The game design field has probably the lowest signal-to-noise ratio on the web out of any other. Seriously, try searching for advanced materials related to physics modeling, collision detection or the like and the amount of woefully bad or inaccurate material/tutorials/forum posts you will turn up is astounding. There are so many wanna-be game designers posting non-best practice, incorrect information that you almost have to double and triple check any statement made.
I'm attempting to write a physics simulator. My current version has balls that I can throw around and watch the effects of gravity and friction etc. However there are some glaring issues that I wish to expand on. My collision detection technique is very naive, movable bodies don't collide with each other and respond appropriate to the forces they exert on each other, etc.
I'm looking for some books that talk about some intermediate to advanced topics such as:
- Advanced collision detection. (CCD, AABB, OBB, and other advanced collision detection methods)

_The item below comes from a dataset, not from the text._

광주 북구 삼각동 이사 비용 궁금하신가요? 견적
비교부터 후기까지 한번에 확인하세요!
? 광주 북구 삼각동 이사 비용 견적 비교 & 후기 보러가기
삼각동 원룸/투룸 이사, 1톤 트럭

- Object Pruning, Binary Space Partitioning, spatial trees and other structures to optimize said collision detection.
- Physics of collision between ball-ball, ball-plane, polygon-plane, etc, etc. Physics equations to help determine the resulting force vectors after collision is detected.

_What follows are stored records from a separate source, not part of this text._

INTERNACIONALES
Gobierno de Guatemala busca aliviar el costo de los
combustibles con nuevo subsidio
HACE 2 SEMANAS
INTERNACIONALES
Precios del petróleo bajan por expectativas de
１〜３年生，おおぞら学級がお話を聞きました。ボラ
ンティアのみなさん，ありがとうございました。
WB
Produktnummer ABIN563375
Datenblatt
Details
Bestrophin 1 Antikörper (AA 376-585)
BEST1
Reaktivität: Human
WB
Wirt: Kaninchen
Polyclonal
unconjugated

- Determining angle of reflection off a sloped plane instead of a perfectly straight bounding box.
- Polygons rotating after colliding with an object near their edge. Similarly, balls rotating/rolling down inclines.
These are just ~some~ of the topics I wish to have a much more indepth understanding of. Can anyone point me to some books that would satisfy these requirements? I'm not interested in 3D physics at the moment. Maybe after I master more of the 2D concepts.. but I would really prefer if the books were 2D oriented or could easily be applied to 2D.